The Bibek Debroy Committee in its report on the Indian Railways recommends sweeping changes in the way the ailing organisation runs. Some of them are:
1) Transition to commercial accounting:
The report recommends: Refinements in the way Indian Railways prepares and maintains accounts, and costs its businesses, activities and services. The financial statements of Indian Railways need to be re-drawn, consistent with principles and norms nationally and internationally accepted. Casting accounts in standard commercial accounting format and making appropriate financial disclosures would not only facilitate prospective investors in assessment of risk and decision on their possible investment forays into IR but would also help IR to quantitatively assess impact of policy interventions on cost of various services.
2) Streamline recruitment & HR processes:
At present there are eight organized Group ‘A’ services in Indian Railways. Deployment to these services is by direct recruitment from UPSC (Civil Service and the Engineering examinations) and also by promotion of Group ‘B’ officers of the department. There is also a small but significant element of recruitment of Mechanical Engineers through the Special Class Railway Apprentices examination, followed by training. The eight services can be broadly categorized in two bigger groupings viz. technical and non-technical services.
IR should consolidate and merge the existing eight organized Group ‘A’ services into two services i.e. the Indian Railway Technical Service (IRTechS) comprising the existing five technical services (IRSE, IRSSE, IRSEE, IRSME and IRSS) and the Indian Railway Logistics Service (IRLogS), comprising the three non-technical services (IRAS, IRPS and IRTS).
3) Focus on non-core areas:
Indian Railways should focus on core activities to efficiently compete with the private sector. It will distance itself from non-core activities, such as running a police force, schools, hospitals and production and construction units. Immediate integration of the existing Railway schools into the Kendriya Vidyalaya Sangathana set-up. Instead the needs of the children of Railway employees could be met through subsidizing their education in alternative schools, including private schools.
To ensure proper decentralization, there is a need to delegate enhanced powers, especially in respect of tenders connected with works, stores procurement, service or even revenue-earning commercial tenders, to the DRMs. Some of the suggestions made by the committee are; finance must completely be under the DRM; ADRMs should be an explicit part of the administrative chain; some earnings by the Division should be retained at the level of the Division.
5) Indian Railway Manufacturing Company:
All the production units which are not core to the Indian Railways operations, all the production workshops whether it is coaches locomotives, put them under Indian railway manufacturing company. The Committee proposes that all these existing production units should be placed under a government SPV known as the Indian Railway Manufacturing Company (IRMC). While this remains a government SPV, at least initially, under the administrative control of the Ministry of Railways, making it a government SPV makes it independent of the Ministry of Railways and the government, including in the determination of salary structures, and allows it to borrow.

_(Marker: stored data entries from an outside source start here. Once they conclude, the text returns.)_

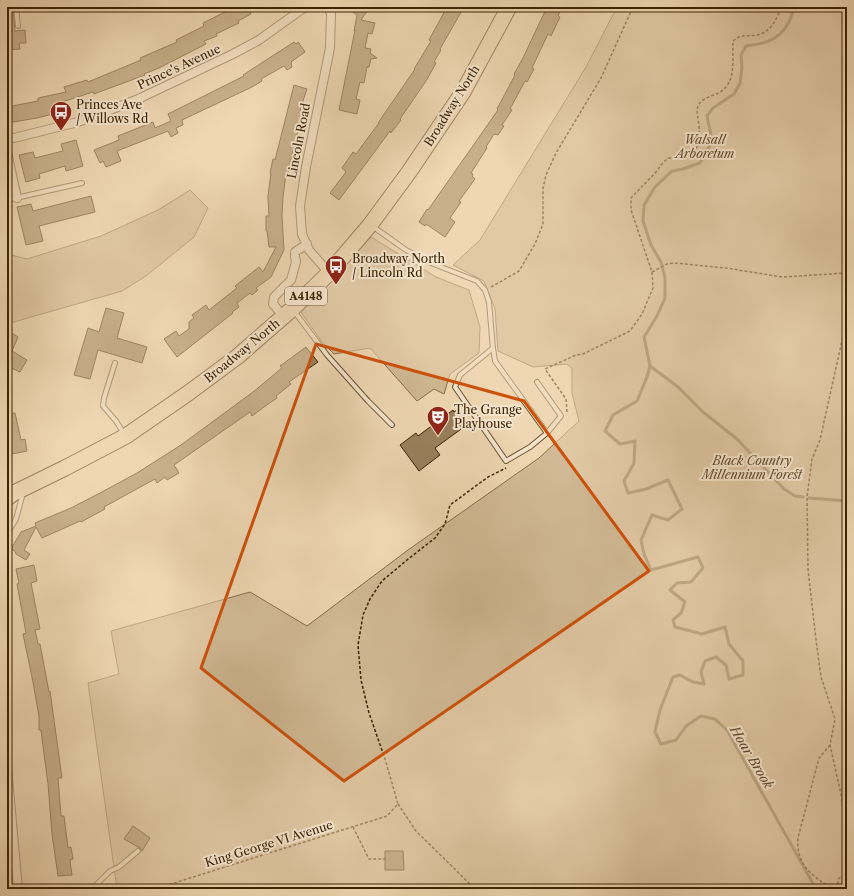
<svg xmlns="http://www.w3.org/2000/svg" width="854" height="896" font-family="'Libre Caslon Text',serif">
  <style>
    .green { fill: #d0b994; stroke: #866e4c }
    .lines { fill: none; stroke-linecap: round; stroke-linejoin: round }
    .stream { stroke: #836b49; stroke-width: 3 }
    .building { fill: #99815e; stroke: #3d2404 }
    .lane-casing { stroke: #695130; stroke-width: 6 }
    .street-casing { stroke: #695130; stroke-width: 10 }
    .highway-casing { stroke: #3d2404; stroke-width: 17 }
    .path { stroke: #3d2404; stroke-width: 1.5; stroke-dasharray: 3 2; stroke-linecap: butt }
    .lane { stroke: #f4e5cd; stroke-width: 4 }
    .street { stroke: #f4e5cd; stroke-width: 8 }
    .highway { stroke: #eed7b2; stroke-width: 15 }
    .marked { fill: none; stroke: #ce510b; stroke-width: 3; stroke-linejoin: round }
    .labels { text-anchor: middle; stroke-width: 4; stroke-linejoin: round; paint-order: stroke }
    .shield { fill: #f4e5cd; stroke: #745e40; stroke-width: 1 }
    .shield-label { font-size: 11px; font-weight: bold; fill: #3d2404 }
    .street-label { font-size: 12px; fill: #3d2404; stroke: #f4e5cd }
    .poi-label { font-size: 12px; fill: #3d2404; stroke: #f4e5cd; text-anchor: start }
    .park-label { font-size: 12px; font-style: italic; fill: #624928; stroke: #f4e5cd }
    .water-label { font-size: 13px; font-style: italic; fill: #604726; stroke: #f4e5cd }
  </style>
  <rect width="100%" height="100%" fill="#eed7b2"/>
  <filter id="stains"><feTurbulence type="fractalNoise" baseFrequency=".005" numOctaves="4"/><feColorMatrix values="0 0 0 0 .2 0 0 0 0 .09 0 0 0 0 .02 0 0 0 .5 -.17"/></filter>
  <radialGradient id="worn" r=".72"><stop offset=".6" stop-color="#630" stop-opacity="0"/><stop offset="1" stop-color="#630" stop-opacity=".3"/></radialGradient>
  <g class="green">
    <polygon points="617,7 847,7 847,889 117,889 88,683 119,674 111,631 250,592 307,626 408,550 539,458 579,421 572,393 572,368 567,364 533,367 498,351 495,309 484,281 453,265 480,240 586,67"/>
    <polygon points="190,190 208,208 194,237 146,276 122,291 7,324 7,254 27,259 101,236 158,210"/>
    <polygon points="371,237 436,277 469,290 480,327 479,353 450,374 444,394 434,389 417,401 370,348 334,354 322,342 301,312"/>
  </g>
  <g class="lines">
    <g class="stream">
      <path d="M794,7C792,13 791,20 787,25C778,41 762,44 746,46L741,55L742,68L740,83L734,94L713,108L707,116L711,135L709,147L700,163L683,169L672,171L655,187L644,205L643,221L651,245L661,262L665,278V298L657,316L644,337L650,366L647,377L637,401L613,415L605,431L620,444L635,441L634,463L624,481L628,493L646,489L668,480L682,509L668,520L652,515L641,540L644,554L651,570L698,557L703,568L691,582L677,583L670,590L685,602L681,613L673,620L675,627L702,634L725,627L729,644L743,661V675L729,679L726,665L716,657L705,661L701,672L704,684L693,682L680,675L673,677L660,710L655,732L661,744L676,740L686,726L701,716L715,719L727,730L816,889"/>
      <polyline points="650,366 678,387 703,412 737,439 784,489 795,496 803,497"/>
      <polyline points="809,498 847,501"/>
    </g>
  </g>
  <g class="building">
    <polygon points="7,7 13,7 15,31 25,30 26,43 19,43 20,49 7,50"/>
    <polygon points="235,7 248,7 251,14 238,21 239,23 216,34 217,36 204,41 206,44 159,68 144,74 145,75 94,94 93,92 65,101 63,102 65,111 37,118 7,123 7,107 38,101 38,98 66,92 64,87 87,80 88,82 141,60 140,58 177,42 176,40 204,26 203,23"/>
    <polygon points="346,7 370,7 361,20 375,23 372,34 368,33 365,48 371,49 370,53 377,58 371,59 369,67 367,67 364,83 360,82 356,99 360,100 357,114 339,110 355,30 354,31 357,15"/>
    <polygon points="447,7 464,7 440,49 441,50 434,62 436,63 426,81 400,119 401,120 391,133 390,131 339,200 330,193 346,172 342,168 353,152 356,154 379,123 378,123 415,69 414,69 431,41 429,40"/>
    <polygon points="547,7 562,7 558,16 560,17 551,36 548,34 532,68 534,69 527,82 525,81 510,109 512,110 502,125 504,126 498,135 494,134 486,147 487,148 471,173 473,174 472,176 475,179 459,201 461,202 450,218 455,222 445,237 426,224 425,226 419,222 427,209 428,210 498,110 497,109 515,75 514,74 523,58"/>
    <polygon points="294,42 296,44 298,42 305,52 291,62 292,67 287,70 284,66 261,79 262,81 252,87 182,120 183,125 176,128 178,133 171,137 168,131 117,151 121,161 106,167 103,161 100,163 94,150 119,140 118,136 153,122 155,128 171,121 168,114 244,76 243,75"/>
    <polygon points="294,85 307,89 300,110 303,111 290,163 291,164 288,174 286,173 283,197 282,216 284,250 271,277 256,288 258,290 252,295 250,293 237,303 239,307 232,312 233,313 177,357 164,339 176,331 179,336 189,329 189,322 194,318 192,315 206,305 209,310 237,288 235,286 259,267 263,272 276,247 269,247 267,231 266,231 266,216 269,216 268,196 271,173 270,173 273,159 275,160"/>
    <polygon points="76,140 83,166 66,171 65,166 39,174 40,178 26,182 19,155 33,152 35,158 63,151 61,144"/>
    <polygon points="91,196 95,212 39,226 43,241 26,245 17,207 31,204 33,211"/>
    <polygon points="106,308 124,313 117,338 147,347 142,363 98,350 90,379 74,375 88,328 99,332"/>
    <polygon points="7,330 18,337 12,351 27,360 20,372 7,366"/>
    <polygon points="306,347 318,362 289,382 291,384 276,396 277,398 264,407 252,416 250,412 174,465 179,473 167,480 165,477 157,483 155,479 104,507 105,509 81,522 80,521 42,538 36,527 24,550 30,554 26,560 16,554 15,551 11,549 21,532 36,526 35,523 71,508 100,493 137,473 181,445 253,392 282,368 280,366"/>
    <polygon points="458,409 464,418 460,421 464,427 435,448 440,455 419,471 400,445 416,433 418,436 453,410 454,412"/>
    <polygon points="15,413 21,440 25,439 27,451 7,455 7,414"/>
    <polygon points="34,565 37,581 31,583 40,629 35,630 38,644 40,644 49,692 50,691 62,778 58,778 61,816 64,816 68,848 71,847 73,859 70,860 72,875 58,876 52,834 48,784 41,730 39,730 39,716 32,677 23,634 26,633 17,584 19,583 16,569"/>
    <polygon points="133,826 150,838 142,851 140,848 124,839"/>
    <polygon points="385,851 403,851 404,870 385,870"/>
  </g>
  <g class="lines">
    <g class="lane-casing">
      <g id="lane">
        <polyline points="16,7 18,26"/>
        <polyline points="7,200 82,183"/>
        <polyline points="372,226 406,250 426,261 477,281 485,290 489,302 493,349"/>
        <polyline points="294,311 327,355 368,401 392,425"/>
        <polygon points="493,348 495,361 547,433 530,447 506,461 455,387 460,375"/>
        <polyline points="115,363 104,398 103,406 116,421 124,434"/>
        <polyline points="537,382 561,416 547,433"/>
        <polyline points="7,534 16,519 23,493"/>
        <polyline points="92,889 110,871 119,867 138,851"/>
      </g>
    </g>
    <g class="street-casing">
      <g id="street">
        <polyline points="328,7 331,14 330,48 306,167 300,206 302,234 309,250 329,273"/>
        <polyline points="7,138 14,138 78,122 136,100 233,54 259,40 305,7"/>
        <polyline points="7,152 17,198"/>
        <polyline points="284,317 273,304 274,297 291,280 296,262 295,256 295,252 307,244"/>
        <polyline points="7,767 18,889"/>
      </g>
    </g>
    <g class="highway-casing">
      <polyline id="highway" points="7,498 14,493 65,468 126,436 187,394 237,357 292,309 329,273 370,225 409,172 463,92 509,7"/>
    </g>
    <g class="path">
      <polyline points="652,272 667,264 674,263 726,268 782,277 846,273"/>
      <polyline points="491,287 519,271 535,244 543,224 543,188 546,175 556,153 601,78 633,7"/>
      <polyline points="847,318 820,440 812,459 807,497 808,569 816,640 821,677 835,719 830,745 841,794 847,839"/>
      <path d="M567,412L566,399L545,369L576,355L583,354L630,331L642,314L653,288L652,272L631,210V198C639,189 648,181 656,172C659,168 662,163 666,160C674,154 691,157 696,148C705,133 693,112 699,104C704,97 714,96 720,92C737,82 732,58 733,41C743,33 746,37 757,35C771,32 777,19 781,7"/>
      <path d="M830,745L819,758L798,838C796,866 812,875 832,889"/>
      <polyline points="398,804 416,831 475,889"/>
      <polyline points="353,827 369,859 385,859"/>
      <polyline points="155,889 387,816 398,804 385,759 369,713 361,680 358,645 363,615 370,599 382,581 407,560 435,538 445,524 450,505 488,477 506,468"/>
      <polyline points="836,889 839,878 847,872"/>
    </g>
    <use href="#lane" class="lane"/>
    <use href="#street" class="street"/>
    <use href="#highway" class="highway"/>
  </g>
  <path d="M0 0H854V896H0ZM316,344L524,401L649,571L344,781L201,668Z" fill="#eed7b2" fill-opacity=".55" fill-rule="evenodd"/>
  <path class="marked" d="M316,344L524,401L649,571L344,781L201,668Z"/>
  <defs>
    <g id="bus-pin" transform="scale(1.15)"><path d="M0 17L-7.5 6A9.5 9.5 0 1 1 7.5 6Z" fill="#8f2418" stroke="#f4e5cd"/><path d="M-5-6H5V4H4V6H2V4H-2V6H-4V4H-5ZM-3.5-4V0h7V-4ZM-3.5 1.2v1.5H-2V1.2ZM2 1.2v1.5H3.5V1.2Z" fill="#fff"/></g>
    <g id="theatre-pin" transform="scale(1.15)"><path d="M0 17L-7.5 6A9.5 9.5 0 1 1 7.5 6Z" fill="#8f2418" stroke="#f4e5cd"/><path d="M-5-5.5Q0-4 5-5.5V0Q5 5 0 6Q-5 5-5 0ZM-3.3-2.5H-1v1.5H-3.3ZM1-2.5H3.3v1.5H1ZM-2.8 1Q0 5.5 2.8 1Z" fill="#fff"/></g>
  </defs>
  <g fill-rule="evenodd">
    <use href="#bus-pin" x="61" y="112"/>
    <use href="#bus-pin" x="336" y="266"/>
    <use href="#theatre-pin" x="438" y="417"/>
  </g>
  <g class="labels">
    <rect class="shield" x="285" y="287" width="42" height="18" rx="3"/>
    <g class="shield-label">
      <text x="306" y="300">A4148</text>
    </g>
    <g class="street-label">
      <text transform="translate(179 67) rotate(-25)" y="4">Prince's Avenue</text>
      <text transform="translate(452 106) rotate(-58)" y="4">Broadway North</text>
      <text transform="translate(299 141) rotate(-79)" y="4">Lincoln Road</text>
      <text transform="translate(242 351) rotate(-39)" y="4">Broadway North</text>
      <text transform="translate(269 844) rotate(-17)" y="4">King George VI Avenue</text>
    </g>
    <g class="poi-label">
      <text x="76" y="109">Princes Ave<tspan x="76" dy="14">/ Willows Rd</tspan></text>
      <text x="352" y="263">Broadway North<tspan x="352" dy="14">/ Lincoln Rd</tspan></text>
      <text x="454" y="414">The Grange<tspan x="454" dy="14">Playhouse</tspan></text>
    </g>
    <g class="park-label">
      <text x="705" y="144">Walsall<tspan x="705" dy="14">Arboretum</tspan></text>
      <text x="752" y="465">Black Country<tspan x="752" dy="14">Millennium Forest</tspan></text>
    </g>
    <g class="water-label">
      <text transform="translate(752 757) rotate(59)" y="5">Hoar Brook</text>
    </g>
  </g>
  <rect width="854" height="896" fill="none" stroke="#eed7b2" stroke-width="24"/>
  <rect x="8" y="8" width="838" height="880" fill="none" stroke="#3d2404" stroke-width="2"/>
  <rect x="12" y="12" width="830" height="872" fill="none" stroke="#3d2404"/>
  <rect width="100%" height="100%" filter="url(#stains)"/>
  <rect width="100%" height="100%" fill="url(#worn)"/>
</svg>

6) Encouraging private entry: Private entry into running both freight and passenger trains in competition with Indian railways should be allowed and private participation in various Railway infrastructure services and non-core activities like production and construction, should be encouraged by the Ministry of Railways.
7) Independent regulator:
The report recommends setting up a Railway Regulatory Authority of India (RRAI) statutorily, with an independent budget, so that it is truly independent of the Ministry of Railways.

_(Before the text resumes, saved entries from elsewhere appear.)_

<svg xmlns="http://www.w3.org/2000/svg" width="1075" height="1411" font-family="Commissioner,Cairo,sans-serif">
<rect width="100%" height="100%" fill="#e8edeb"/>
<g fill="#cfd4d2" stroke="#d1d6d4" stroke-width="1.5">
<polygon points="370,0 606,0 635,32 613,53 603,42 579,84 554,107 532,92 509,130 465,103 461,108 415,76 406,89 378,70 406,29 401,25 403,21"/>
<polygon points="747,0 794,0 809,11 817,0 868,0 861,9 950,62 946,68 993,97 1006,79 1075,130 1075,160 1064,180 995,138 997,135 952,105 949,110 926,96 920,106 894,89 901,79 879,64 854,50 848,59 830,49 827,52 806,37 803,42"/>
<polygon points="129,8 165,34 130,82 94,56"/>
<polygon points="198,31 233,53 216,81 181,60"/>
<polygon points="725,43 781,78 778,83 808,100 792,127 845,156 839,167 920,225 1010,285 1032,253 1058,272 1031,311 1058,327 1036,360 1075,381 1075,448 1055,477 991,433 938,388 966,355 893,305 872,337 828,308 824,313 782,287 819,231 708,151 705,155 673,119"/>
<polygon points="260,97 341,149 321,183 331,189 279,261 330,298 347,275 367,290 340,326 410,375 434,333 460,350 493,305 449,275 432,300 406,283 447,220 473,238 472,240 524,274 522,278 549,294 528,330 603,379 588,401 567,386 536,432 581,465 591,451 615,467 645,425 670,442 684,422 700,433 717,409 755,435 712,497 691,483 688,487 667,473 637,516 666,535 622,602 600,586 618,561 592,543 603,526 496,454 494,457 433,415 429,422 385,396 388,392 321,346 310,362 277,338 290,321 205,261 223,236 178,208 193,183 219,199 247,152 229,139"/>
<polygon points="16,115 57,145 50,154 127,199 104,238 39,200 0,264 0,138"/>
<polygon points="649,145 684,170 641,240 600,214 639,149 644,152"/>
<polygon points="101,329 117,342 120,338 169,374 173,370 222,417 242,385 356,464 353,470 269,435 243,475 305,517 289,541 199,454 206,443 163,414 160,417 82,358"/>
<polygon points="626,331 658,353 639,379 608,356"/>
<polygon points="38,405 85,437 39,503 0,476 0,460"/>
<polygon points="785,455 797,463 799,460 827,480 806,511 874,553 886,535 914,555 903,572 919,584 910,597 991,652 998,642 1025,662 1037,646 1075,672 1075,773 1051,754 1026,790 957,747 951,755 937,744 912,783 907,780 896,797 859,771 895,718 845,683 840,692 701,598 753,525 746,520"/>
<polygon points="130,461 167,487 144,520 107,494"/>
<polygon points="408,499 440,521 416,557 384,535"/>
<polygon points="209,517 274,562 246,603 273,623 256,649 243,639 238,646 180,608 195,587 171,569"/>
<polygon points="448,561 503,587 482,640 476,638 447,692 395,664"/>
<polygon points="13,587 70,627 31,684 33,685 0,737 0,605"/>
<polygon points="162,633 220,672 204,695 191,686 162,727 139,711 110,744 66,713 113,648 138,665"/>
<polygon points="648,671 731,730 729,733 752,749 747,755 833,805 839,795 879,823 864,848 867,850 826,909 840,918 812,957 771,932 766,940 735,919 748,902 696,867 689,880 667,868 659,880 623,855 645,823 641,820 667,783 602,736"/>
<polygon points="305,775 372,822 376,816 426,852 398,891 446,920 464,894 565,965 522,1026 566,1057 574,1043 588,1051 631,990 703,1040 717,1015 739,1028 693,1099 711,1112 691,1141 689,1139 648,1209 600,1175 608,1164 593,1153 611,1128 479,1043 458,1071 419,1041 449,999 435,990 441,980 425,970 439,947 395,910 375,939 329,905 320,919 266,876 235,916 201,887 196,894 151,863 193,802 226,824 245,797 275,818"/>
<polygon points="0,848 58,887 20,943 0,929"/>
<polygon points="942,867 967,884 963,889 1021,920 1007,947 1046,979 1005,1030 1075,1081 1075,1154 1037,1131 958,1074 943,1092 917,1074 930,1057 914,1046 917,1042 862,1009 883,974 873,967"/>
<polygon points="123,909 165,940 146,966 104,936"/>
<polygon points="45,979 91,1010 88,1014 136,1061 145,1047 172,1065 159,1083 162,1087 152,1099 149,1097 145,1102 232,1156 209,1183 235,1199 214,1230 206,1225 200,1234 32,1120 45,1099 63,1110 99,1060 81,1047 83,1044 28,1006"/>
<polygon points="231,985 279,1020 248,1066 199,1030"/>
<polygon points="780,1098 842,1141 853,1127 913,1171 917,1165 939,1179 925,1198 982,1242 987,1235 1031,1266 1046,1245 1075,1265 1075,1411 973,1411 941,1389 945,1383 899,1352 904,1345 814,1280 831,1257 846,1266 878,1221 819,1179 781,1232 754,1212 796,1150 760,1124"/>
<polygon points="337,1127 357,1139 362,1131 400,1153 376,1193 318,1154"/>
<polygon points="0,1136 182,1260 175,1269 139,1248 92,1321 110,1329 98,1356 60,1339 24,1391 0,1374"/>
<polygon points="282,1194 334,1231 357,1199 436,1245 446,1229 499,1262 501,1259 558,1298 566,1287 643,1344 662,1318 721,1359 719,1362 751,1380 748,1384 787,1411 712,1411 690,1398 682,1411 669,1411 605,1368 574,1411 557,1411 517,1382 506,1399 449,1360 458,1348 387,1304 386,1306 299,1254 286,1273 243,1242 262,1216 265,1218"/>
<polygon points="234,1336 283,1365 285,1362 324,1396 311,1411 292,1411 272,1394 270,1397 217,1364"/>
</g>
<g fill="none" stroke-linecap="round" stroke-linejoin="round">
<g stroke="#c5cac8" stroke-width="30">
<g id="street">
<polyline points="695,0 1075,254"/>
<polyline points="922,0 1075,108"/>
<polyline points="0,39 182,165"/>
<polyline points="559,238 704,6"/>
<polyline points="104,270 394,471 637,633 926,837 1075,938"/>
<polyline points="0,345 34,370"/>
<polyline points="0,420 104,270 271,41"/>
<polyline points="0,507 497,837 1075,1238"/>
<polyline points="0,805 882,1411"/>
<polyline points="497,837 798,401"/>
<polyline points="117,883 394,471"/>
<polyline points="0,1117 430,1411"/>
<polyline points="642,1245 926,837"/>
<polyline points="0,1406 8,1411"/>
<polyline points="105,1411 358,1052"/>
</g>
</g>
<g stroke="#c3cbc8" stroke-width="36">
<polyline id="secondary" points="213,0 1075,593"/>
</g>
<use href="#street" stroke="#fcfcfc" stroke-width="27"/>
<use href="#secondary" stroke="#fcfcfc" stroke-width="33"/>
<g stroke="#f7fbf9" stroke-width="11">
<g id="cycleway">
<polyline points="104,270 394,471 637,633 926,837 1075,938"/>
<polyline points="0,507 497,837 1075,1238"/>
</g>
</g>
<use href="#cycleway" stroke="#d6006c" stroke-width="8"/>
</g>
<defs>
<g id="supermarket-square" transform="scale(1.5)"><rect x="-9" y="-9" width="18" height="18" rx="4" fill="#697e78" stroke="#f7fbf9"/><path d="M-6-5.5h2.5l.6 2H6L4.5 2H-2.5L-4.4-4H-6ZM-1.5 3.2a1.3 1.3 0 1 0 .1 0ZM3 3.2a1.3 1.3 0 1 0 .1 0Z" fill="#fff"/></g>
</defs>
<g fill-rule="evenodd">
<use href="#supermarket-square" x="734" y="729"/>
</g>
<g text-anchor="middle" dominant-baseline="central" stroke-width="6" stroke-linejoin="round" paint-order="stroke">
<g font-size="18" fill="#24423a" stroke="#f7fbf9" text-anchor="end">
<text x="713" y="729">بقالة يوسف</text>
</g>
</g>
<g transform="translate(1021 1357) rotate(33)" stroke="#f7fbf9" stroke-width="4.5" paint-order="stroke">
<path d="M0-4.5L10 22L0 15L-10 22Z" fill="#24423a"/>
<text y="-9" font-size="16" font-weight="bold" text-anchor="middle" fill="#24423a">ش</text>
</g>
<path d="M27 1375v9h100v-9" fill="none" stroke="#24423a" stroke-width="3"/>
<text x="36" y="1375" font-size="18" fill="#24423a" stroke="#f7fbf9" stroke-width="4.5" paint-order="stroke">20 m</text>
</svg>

The RRAI will have the powers and objectives of economic regulation, including, wherever necessary, tariff regulation; safety regulation; fair access regulation, including access to railway infrastructure for private operators; service standard regulation; licensing and enhancing competition; and setting technical standards. It should possess quasijudicial powers, with appointment and removal of Members distanced from the Ministry of Railways.
Debroy feels that the Ministry of Railways should set the policy, whoise enforcement and implementation will in turn be done by the regulator. The Railway Board should continue only as an entity for the Indian Railways (PSU).
8) Social costs & JVs to bear them:
Constructing new suburban lines should be undertaken as joint ventures with state governments, not otherwise. There are too many Zones and Divisions and thus a rationalization exercise is required.
Suburban railways should ideally be hived off to State governments, via the joint venture route. Until this is done, the cost of low suburban fares, if these fares are not increased, must be borne by State governments on a 50/50 basis, with MOUs signed with State governments for this purpose.
The freight rates should be left to market principles, once liberalization takes hold, and no such freight-related social cost should be imposed on Indian Railways.
9) Changing relationship between government & Railways:
A separate Railway budget should be phased out progressively and merged with the General Budget.
10) Raising resources:
For raising resources for investments, an Investment Advisory Committee may be set up, consisting of experts, investment bankers and representatives of SEBI, RBI, IDFC and other institutions. The existing assets of Indian Railways may be leveraged to raise resources and institutions created like InviT, NBFCs. The modalities by which returns can be secured for such investments should also come under the purview of this Investment Advisory Committee.